YOUR OBJECTIVE :: Put the data below into a Markdown table with the columns Row and Entry, numbering each row and leaving out blank lines. Begin at the line that contains "name author: Hook. f." and stop after the line that contains "elevation (m): 20", including only those lines.

══════

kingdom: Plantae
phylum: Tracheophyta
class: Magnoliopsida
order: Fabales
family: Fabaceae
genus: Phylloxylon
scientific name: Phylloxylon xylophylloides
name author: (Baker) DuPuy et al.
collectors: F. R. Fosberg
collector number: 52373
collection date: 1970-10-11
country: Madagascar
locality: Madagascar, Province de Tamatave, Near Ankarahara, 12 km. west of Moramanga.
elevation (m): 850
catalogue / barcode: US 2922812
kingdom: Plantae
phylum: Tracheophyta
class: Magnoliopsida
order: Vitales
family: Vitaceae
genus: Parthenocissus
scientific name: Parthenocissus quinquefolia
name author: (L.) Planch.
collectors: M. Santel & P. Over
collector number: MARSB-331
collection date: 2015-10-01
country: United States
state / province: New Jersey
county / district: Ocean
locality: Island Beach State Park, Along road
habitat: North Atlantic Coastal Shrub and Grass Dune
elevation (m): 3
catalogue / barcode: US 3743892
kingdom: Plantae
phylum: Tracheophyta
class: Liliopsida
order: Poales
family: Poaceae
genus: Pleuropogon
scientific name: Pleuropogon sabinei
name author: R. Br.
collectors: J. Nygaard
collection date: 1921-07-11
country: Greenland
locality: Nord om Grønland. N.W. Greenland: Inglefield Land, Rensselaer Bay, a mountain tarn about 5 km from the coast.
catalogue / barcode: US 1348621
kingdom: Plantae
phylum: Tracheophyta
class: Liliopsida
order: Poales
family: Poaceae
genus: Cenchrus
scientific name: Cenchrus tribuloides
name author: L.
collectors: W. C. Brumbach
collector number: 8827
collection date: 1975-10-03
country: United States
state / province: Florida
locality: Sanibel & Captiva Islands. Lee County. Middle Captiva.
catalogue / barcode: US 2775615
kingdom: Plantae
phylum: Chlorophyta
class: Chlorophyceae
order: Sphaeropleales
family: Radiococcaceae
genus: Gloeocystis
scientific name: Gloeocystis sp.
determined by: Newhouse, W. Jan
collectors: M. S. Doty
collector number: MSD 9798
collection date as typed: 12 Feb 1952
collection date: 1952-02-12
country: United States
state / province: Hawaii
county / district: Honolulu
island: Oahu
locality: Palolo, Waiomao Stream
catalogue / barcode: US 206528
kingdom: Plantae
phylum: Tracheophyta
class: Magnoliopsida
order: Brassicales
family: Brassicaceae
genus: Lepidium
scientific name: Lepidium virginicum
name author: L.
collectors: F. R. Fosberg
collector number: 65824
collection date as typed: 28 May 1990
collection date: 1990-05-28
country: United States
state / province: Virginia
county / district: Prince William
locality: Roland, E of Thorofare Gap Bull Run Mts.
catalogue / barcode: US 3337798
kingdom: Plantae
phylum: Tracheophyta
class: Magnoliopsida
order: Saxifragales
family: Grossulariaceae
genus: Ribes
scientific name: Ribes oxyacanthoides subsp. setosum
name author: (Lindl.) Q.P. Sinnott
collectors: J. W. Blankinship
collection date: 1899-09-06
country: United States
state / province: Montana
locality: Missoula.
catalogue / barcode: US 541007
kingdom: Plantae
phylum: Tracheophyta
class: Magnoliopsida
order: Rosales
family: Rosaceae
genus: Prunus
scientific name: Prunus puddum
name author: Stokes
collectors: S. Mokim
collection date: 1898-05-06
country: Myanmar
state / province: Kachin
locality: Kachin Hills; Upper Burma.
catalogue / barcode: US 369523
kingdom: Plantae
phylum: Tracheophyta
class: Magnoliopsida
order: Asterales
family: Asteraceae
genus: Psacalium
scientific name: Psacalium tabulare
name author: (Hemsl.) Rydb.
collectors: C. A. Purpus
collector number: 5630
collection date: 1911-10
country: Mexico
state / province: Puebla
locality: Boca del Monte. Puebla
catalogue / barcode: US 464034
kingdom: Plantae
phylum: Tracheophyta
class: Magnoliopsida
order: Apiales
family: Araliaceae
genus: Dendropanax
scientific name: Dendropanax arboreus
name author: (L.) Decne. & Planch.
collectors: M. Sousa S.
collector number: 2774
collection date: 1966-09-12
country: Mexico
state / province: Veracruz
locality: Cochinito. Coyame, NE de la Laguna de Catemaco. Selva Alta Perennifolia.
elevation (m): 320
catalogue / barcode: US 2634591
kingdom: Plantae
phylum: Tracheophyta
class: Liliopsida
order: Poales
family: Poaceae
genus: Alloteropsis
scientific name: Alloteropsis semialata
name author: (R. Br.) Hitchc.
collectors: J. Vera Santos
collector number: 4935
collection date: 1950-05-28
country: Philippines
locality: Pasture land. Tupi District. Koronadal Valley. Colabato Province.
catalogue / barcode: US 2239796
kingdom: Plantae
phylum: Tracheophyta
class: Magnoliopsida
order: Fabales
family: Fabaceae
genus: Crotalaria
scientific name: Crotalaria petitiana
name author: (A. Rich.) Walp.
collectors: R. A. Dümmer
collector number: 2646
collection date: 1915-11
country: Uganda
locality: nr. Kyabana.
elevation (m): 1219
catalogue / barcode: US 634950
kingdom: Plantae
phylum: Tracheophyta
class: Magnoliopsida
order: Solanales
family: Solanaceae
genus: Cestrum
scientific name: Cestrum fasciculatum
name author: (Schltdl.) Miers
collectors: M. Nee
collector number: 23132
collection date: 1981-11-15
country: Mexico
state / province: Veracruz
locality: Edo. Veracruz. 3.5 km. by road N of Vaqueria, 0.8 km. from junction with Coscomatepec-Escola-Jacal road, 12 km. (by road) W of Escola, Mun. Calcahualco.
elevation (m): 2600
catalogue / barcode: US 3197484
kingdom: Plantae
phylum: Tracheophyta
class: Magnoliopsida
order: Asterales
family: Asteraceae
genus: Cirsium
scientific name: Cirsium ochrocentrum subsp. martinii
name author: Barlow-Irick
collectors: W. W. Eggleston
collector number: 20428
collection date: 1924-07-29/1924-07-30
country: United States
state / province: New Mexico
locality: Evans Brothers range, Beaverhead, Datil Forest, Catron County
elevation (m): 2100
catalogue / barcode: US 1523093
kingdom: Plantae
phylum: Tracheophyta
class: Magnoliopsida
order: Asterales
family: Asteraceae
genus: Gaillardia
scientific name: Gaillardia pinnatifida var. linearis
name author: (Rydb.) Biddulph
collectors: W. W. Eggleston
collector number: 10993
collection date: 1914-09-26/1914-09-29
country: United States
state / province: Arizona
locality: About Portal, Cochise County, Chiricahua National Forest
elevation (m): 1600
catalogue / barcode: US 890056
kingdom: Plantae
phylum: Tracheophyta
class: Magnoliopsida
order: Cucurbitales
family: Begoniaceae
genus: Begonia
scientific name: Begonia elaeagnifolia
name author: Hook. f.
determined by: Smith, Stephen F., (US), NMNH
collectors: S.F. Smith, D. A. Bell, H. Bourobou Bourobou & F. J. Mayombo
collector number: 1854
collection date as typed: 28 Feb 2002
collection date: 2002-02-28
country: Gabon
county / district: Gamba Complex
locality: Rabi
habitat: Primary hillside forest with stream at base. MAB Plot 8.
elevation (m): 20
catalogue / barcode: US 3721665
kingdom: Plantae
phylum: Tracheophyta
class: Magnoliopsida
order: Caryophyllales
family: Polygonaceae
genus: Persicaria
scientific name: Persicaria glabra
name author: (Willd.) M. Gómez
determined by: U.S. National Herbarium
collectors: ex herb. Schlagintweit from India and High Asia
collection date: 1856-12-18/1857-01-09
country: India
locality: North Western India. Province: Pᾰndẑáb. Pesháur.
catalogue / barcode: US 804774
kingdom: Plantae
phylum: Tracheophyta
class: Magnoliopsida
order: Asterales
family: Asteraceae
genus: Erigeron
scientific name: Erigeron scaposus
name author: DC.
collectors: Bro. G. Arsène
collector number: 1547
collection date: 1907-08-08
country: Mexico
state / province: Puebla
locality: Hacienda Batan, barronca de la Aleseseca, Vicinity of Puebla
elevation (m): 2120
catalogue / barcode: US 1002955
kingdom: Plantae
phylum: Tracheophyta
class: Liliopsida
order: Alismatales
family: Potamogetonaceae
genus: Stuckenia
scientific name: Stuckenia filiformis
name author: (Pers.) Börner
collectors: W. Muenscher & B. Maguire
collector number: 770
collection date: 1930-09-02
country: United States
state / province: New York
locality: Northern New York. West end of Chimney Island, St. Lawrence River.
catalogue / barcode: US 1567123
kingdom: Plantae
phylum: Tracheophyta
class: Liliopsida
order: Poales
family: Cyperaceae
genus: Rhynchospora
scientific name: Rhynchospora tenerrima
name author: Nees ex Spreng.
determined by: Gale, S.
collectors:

══════

ANSWER FOR THIS EXERCISE ::
| Row | Entry |
|---|---|
| 1 | name author: Hook. f. |
| 2 | determined by: Smith, Stephen F., (US), NMNH |
| 3 | collectors: S.F. Smith, D. A. Bell, H. Bourobou Bourobou & F. J. Mayombo |
| 4 | collector number: 1854 |
| 5 | collection date as typed: 28 Feb 2002 |
| 6 | collection date: 2002-02-28 |
| 7 | country: Gabon |
| 8 | county / district: Gamba Complex |
| 9 | locality: Rabi |
| 10 | habitat: Primary hillside forest with stream at base. MAB Plot 8. |
| 11 | elevation (m): 20 |